The big screen in your living room is no longer just a dumb display. As well as the amazing TV show and films you can watch, it can do a lot of clever tricks on its own.
What is a smart TV?
Like a smartphone, smart TVs connect to the internet and using apps offer access to entertainment and information, from film and TV services like Netflix to music and weather apps.
And that’s just the beginning: most smart TVs can display photos, videos and music from your phone or PC, while many can respond to voice commands or connect to other devices in your home like Google Home, Amazon Alexa or Philips Hue smart lights.
Smart TVs have been around for a few years now, but early smart TVs earned a bad reputation for losing apps after a year or two because they weren’t upgraded. One problem was that every TV brand used different operating software. Even big organisations like the BBC couldn’t afford to update their iPlayer software for every kind of TV, and the brands didn’t want to pay for the updates.
Fortunately the major broadcasters have now developed common platforms which are easier to support, while many TV brands have teamed up with established software companies to give their TVs smart features.
What are my smart TV options?
Google’s Android TV is used by B&O, Hyundai, Philips, Sharp and Sony. It has a similar look and feel to Android phones, but is designed for the big screen. It boasts a huge library of apps including Google services like YouTube, Chromecast, Google Assistant and Google Home.
Roku’s software is found on Haier, Hisense, Insignia, JVC and Sharp televisions. It’s tightly focused on entertainment apps, with a good range of services, but is also very simple and easy to use.
Global TV giants Samsung and LG have developed their own smart TV look and feel to stand apart.
Samsung’s system, called Smart Hub, can connect your home to the brand’s SmartThings home products, and boasts special features for Samsung phones.
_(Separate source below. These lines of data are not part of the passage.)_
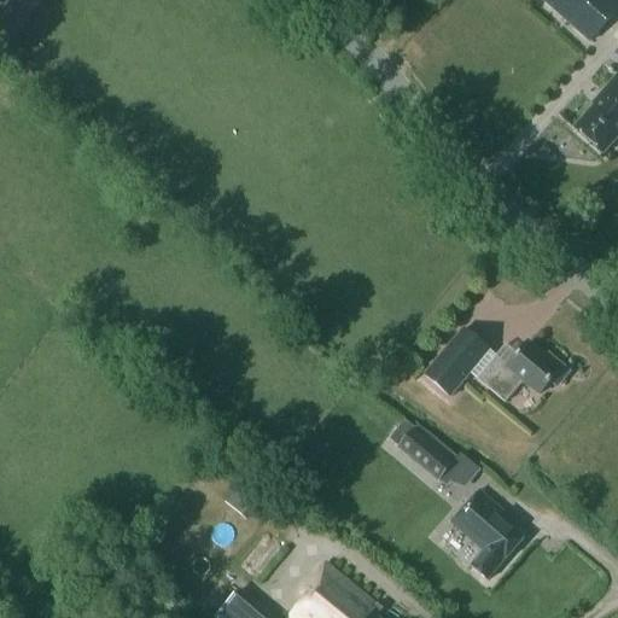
[(617,11),(617,0),(543,0),(592,41),(617,11)]
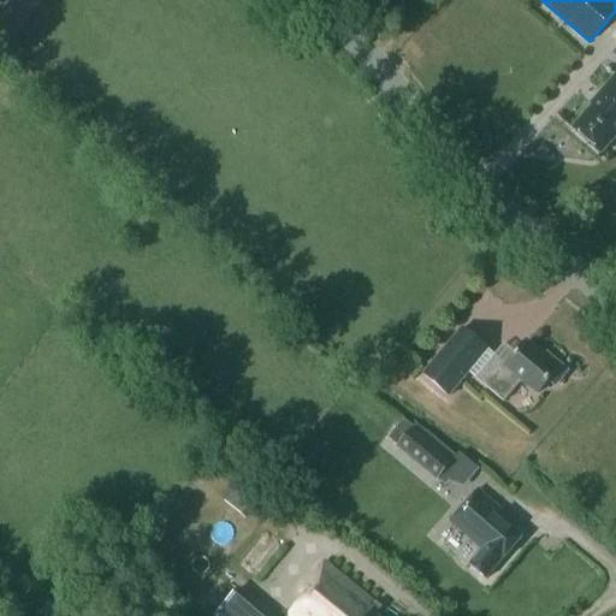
[(590,105),(592,106),(572,130),(600,154),(615,136),(615,77),(615,76),(590,105)]
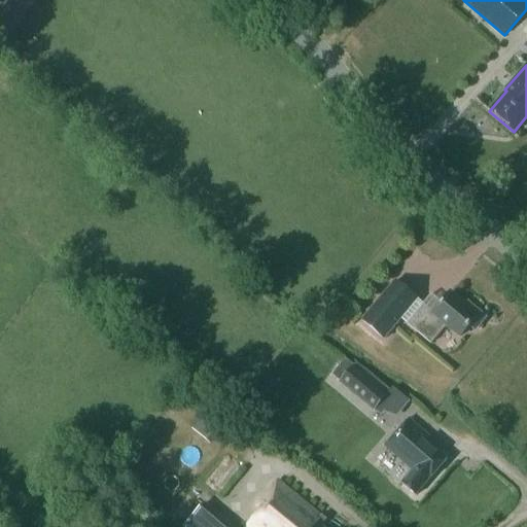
[(395,281),(361,320),(384,339),(417,300),(395,281)]
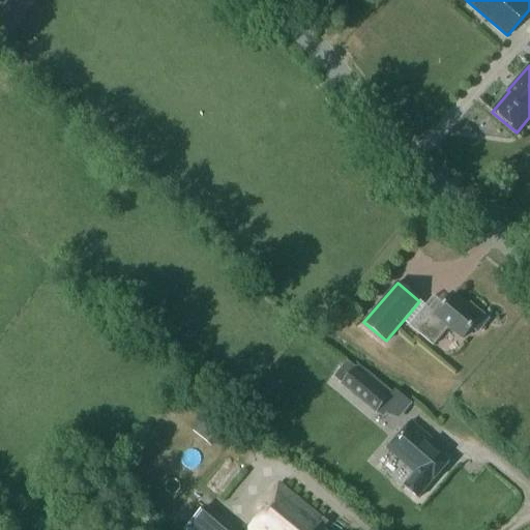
[(481,329),(487,323),(486,317),(473,306),(467,307),(452,295),(436,315),(425,306),(409,325),(433,346),(449,327),(463,339),(471,328),(474,330),(481,329)]
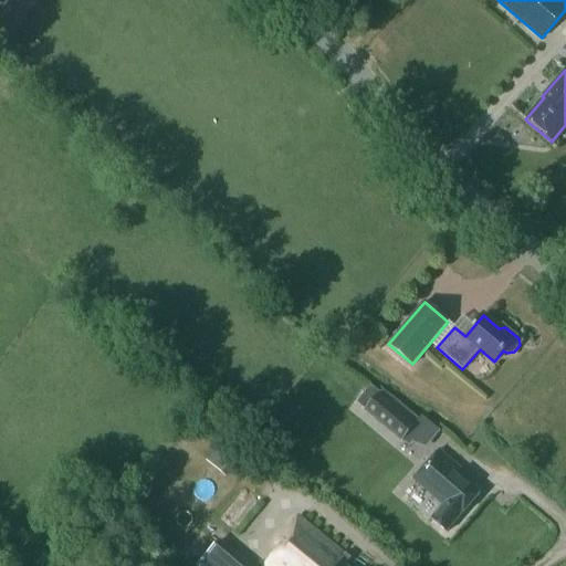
[(366,409),(381,390),(371,384),(356,401),(366,409)]
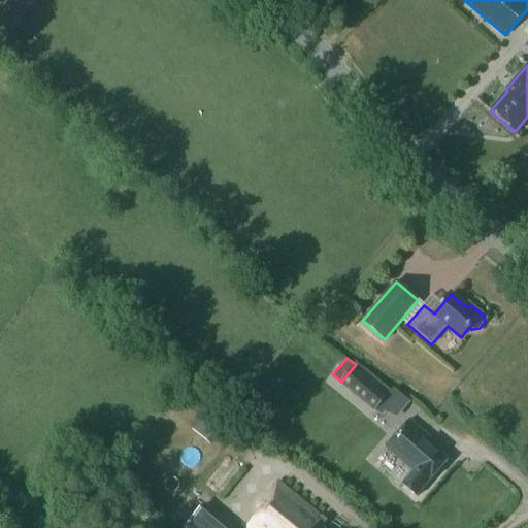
[(353,367),(340,383),(350,391),(375,411),(388,397),(362,375),(353,367)]
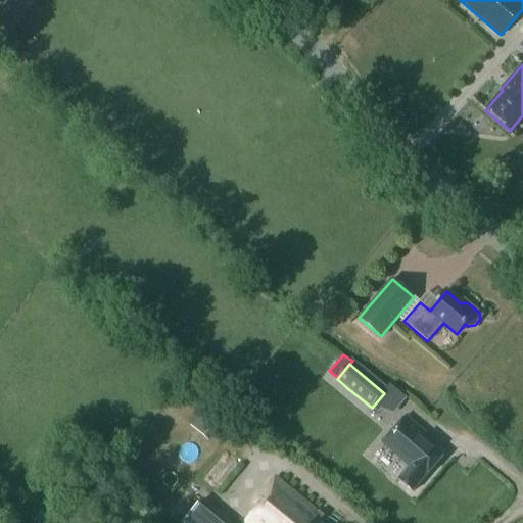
[(392,383),(388,387),(373,407),(378,411),(382,408),(395,412),(408,395),(392,383)]
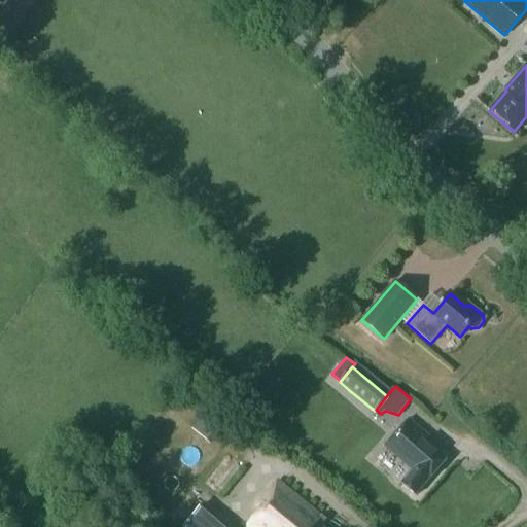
[(230,419),(213,406),(192,431),(209,445),(230,419)]
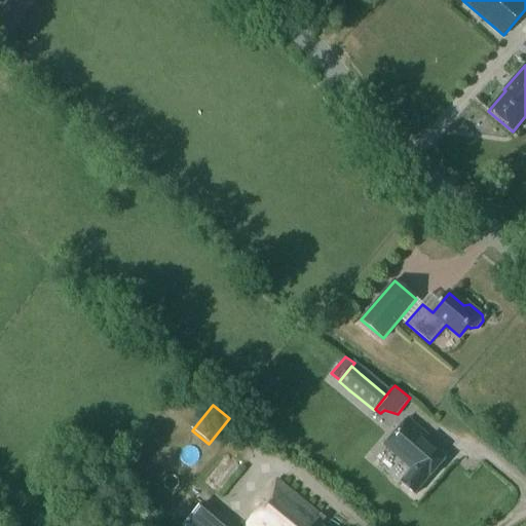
[(407,417),(383,445),(403,462),(413,471),(402,483),(414,494),(426,479),(427,480),(447,456),(428,441),(430,438),(407,417)]
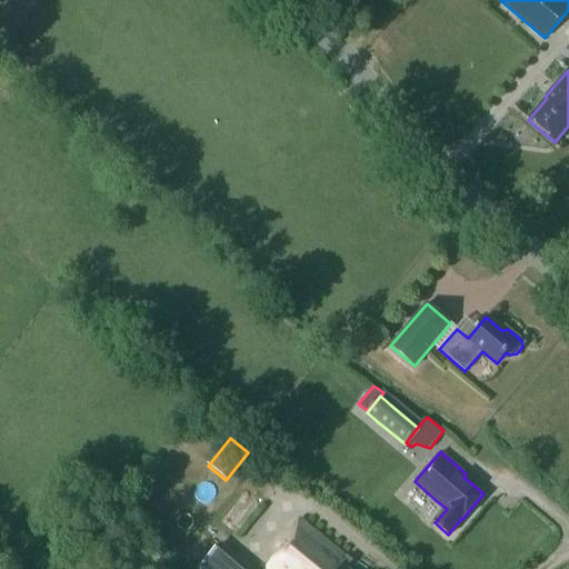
[(345,560),(346,559),(299,520),(277,548),(280,551),(266,568),(267,568),(346,568),(350,563),(345,560)]
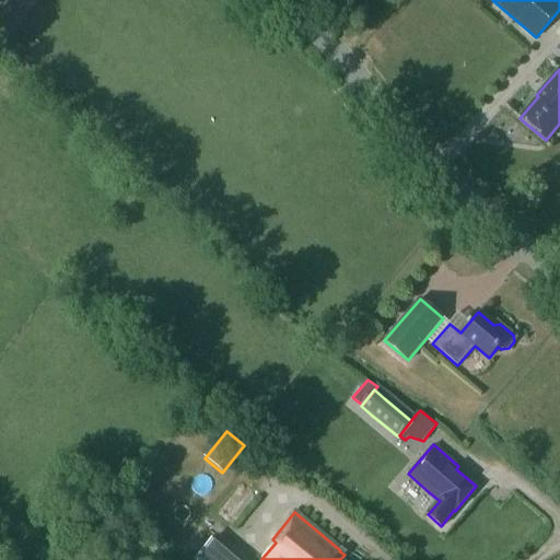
[(240,559),(213,537),(195,559),(194,559),(240,559)]
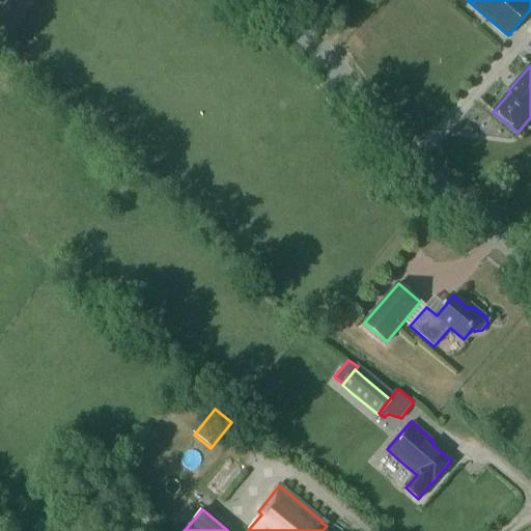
All buildings are outlined.
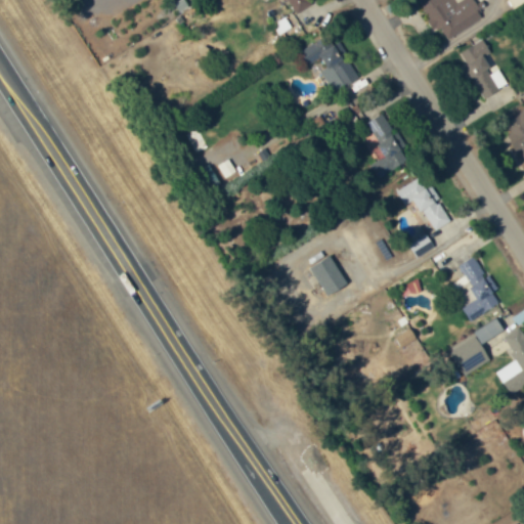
[(311,5),(308,0),(285,0),(294,14),(311,5)]
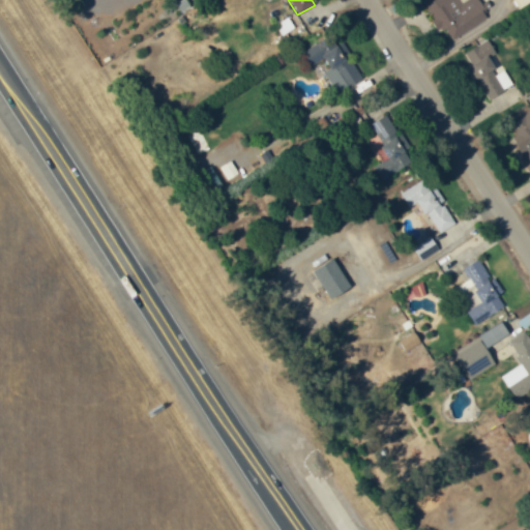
[(421,0),(441,31),(445,29),(451,38),(489,17),(478,0),(421,0)]
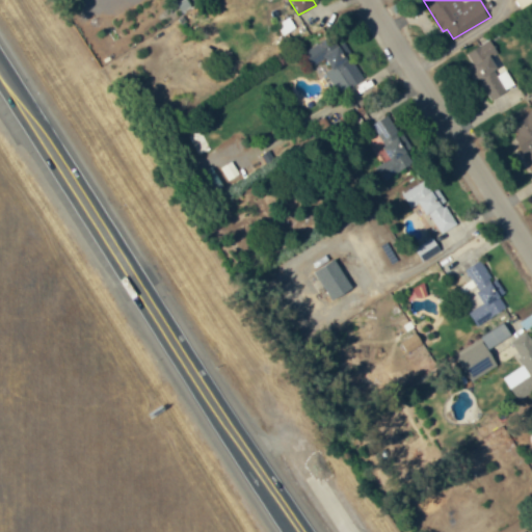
[(344,43),(330,50),(324,40),(303,52),(311,67),(326,57),(333,70),(330,72),(342,91),(365,79),(344,43)]
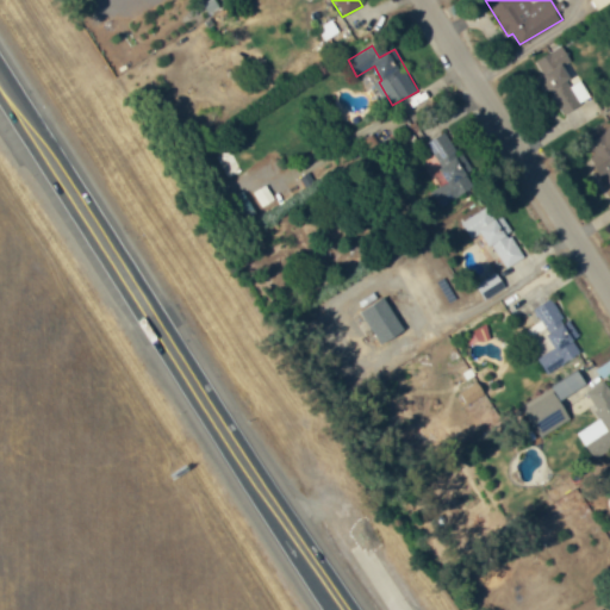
[(531,63),(567,130),(599,113),(580,79),(574,82),(565,63),(571,61),(562,45),(531,63)]
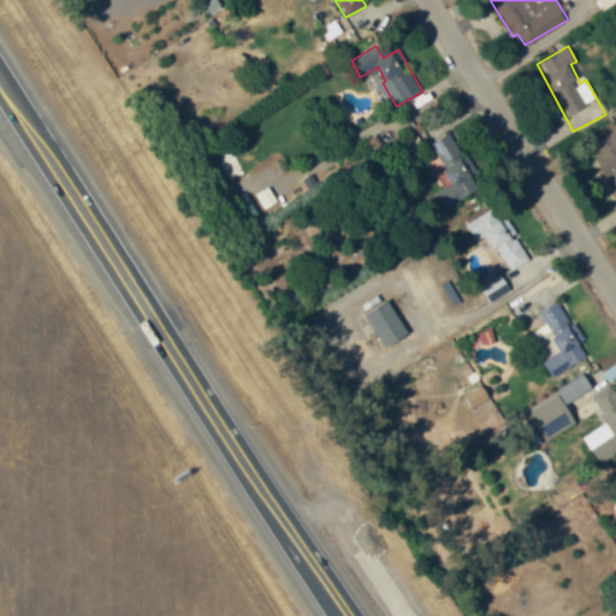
[(615,185),(615,128),(609,135),(603,138),(594,147),(599,158),(593,163),(603,173),(605,179),(611,176),(615,185)]
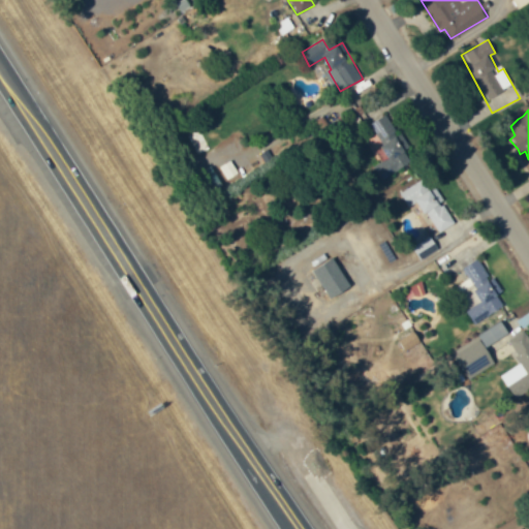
[(368,125),(380,146),(375,149),(382,163),(374,167),(381,180),(412,161),(407,152),(410,150),(389,114),(368,125)]
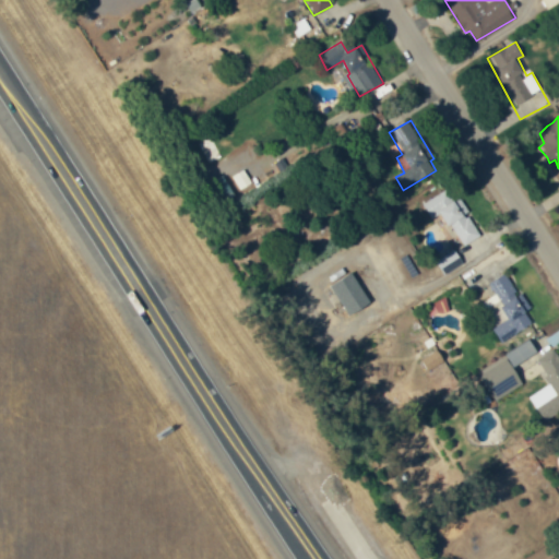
[(423,203),(431,218),(442,213),(462,247),(480,236),(460,199),(452,203),(444,191),(423,203)]
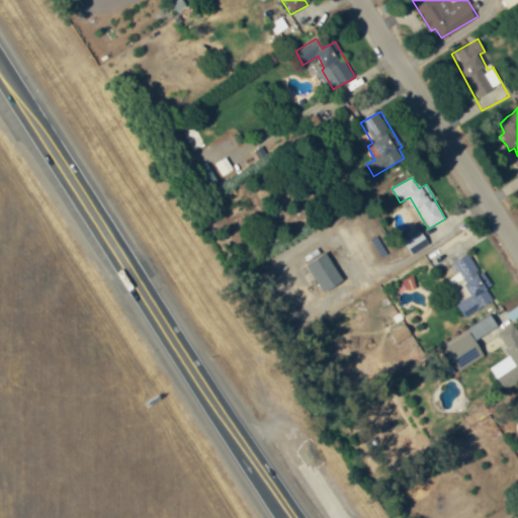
[(405,242),(412,254),(429,244),(421,232),(405,242)]
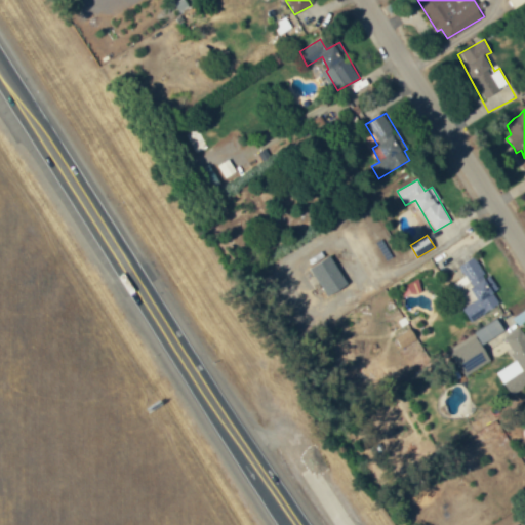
[(310,268),(327,297),(348,285),(330,255),(310,268)]
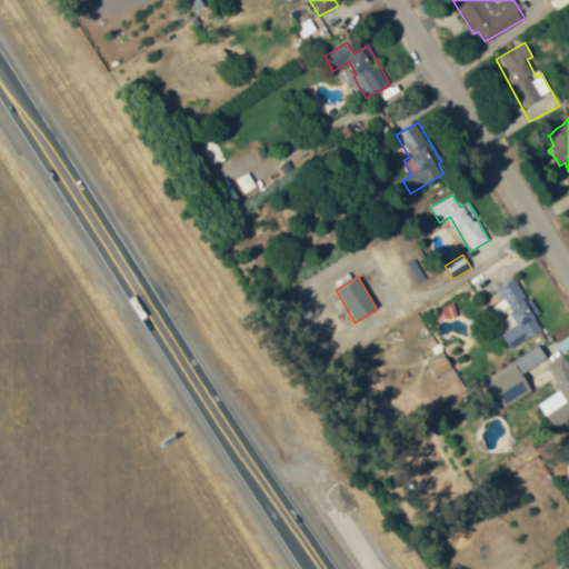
[(501,335),(509,349),(541,330),(535,317),(538,315),(517,277),(497,288),(518,325),(501,335)]
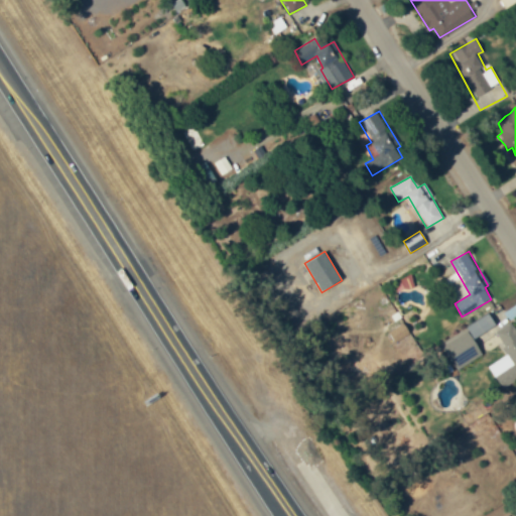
[(515,379),(515,325),(514,320),(494,332),(512,364),(493,374),(501,388),(515,379)]
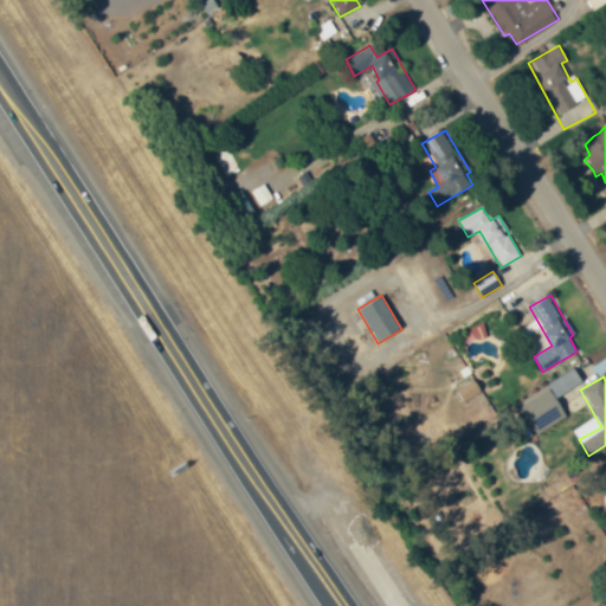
[(567,416),(549,388),(520,407),(537,434),(567,416)]
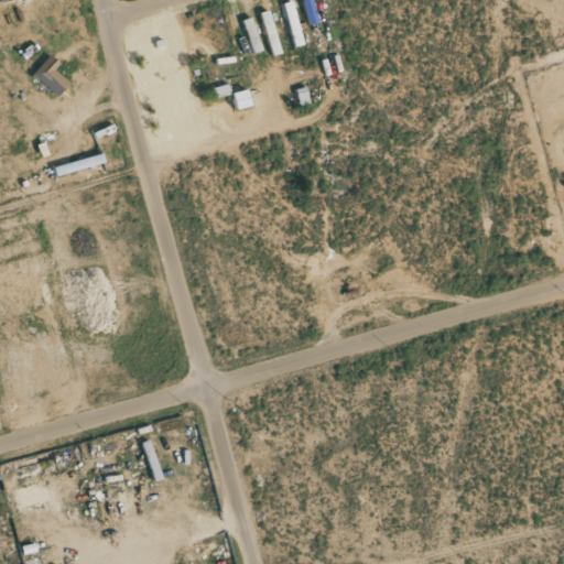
[(291,46),(301,45),(293,1),(284,2),(291,46)]
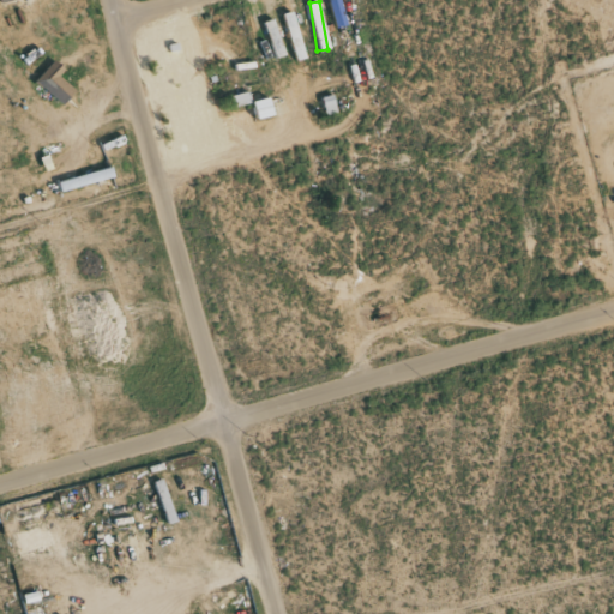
[(62,104),(74,90),(59,76),(64,68),(53,60),(35,83),(62,104)]
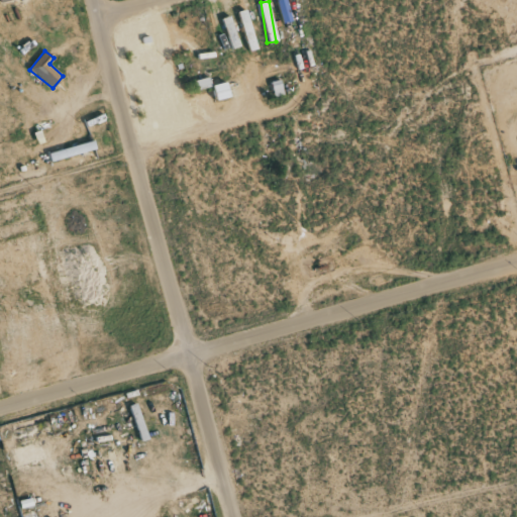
[(195,81),(197,90),(211,87),(208,77),(195,81)]
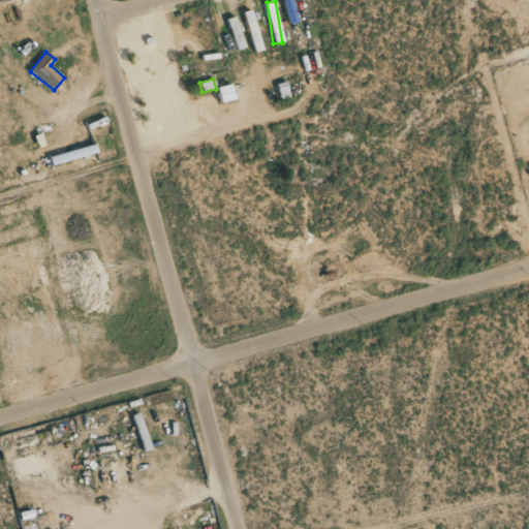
[(289,98),(287,83),(277,84),(279,99),(289,98)]
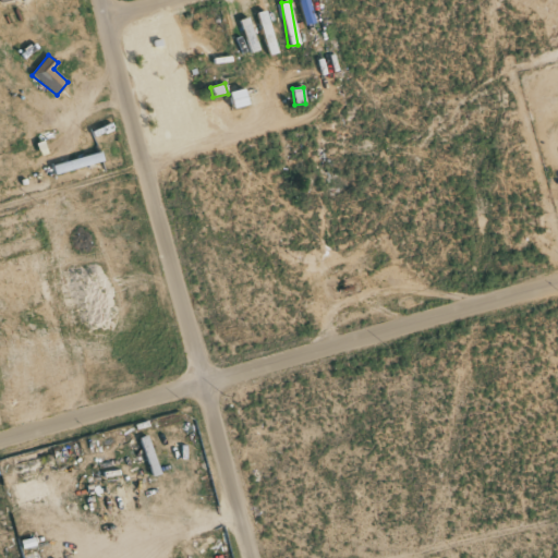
[(232,108),(247,104),(243,88),(228,93),(232,108)]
LG has webOS, an interface which has won praise from smart TV experts and consumer reviewers and which has some unique features.
Panasonic’s own-brand My Home Screen 2.0 is an unusual in-house development for a smaller TV brand. It supports fewer apps but its user experience has been praised by critics.
Bucking the trend for buying-in smart TV tech is affordable brand TCL, which has built its own smart TV system for the DP648 range of 4K HDR TVs, combining the Freeview Play collection of UK on-demand players with video apps including YouTube, Netflix and Rakuten.
What sort of film, TV and music can I find on a smart TV?
Catch-up apps are among the most popular with smart TV users, and all the platforms above will give you BBC iPlayer, ITV Hub, All4, My5 and UKTV Play - also found on BT TV.
YouTube is another universal app, and both Netflix and Amazon Prime video are very widely supported, along with other premium on-demand services like Rakuten TV and Curzon Home Cinema.
If you want to stream music through your smart TV, most of them support either streaming music from Pandora or Spotify as well as the endless music on YouTube, and TuneIn, an enormous internet radio and podcast directory. Android TVs also have Google Music.
If you’re a fan of the atmospheric boost supplied by Philips’s Ambilight, you won’t be surprised to find that Philips TVs connect to their Hue smart lights. Now your entire living room can be lit to match the TV shows, films or games on your screen.
Can I play games on a smart TV?
Dedicated gamers will have a console, but Android TV and Samsung Smart Hub both have dozens of casual games designed to be played on a TV. You can connect Bluetooth game controllers for a better experience.
Games fans will also enjoy the Twitch app, with its thousands of gamer videos. It’s officially available for Android TV and Samsung Smart Hub, and unofficially on Roku and webOS.
Users of the Steam games download service for PCs can also install the Steam Link app on Android and Samsung Smart Hub TVs. If you’re running a Steam game on your PC, you can stream it to your TV to play on the big screen.
What about web browsing?
There’s a good reason that smart TVs are focused on apps: the World Wide Web is made for PCs and mobile phones. Most smart TVs have web browsers, but even with wand-style remotes that can control a cursor, the TV screen is not fun way to browse the web or read more than a few lines of text.
Will my smart TV connect to other devices?
Apps and streaming aren’t the whole smart TV story. For many people, the major benefit is that they can connect to other devices in their homes such as phones, network media storage and other smart devices like Amazon Echo.
Casting or mirroring from your phone to your TV is possible on most smart TVs. There’s Google Chromecast for Android TV, Miracast on LG webOS or dedicated apps for Samsung, Panasonic and many other TV brands.
If you have music, videos and photos on your phone, PC or network hard disc you can use the DLNA standard to watch or listen to them on your TV. Samsung Smart Hub provides a similar feature called Plex, which requires you to install Plex software on your devices.
Finally, if you want an alternative to a remote control, you can connect most new smart TVs to Google Home or Amazon Echo smart speakers and use your voice to change channels, run apps or pause programmes. Some smart TVs also have a built-in microphone for voice control.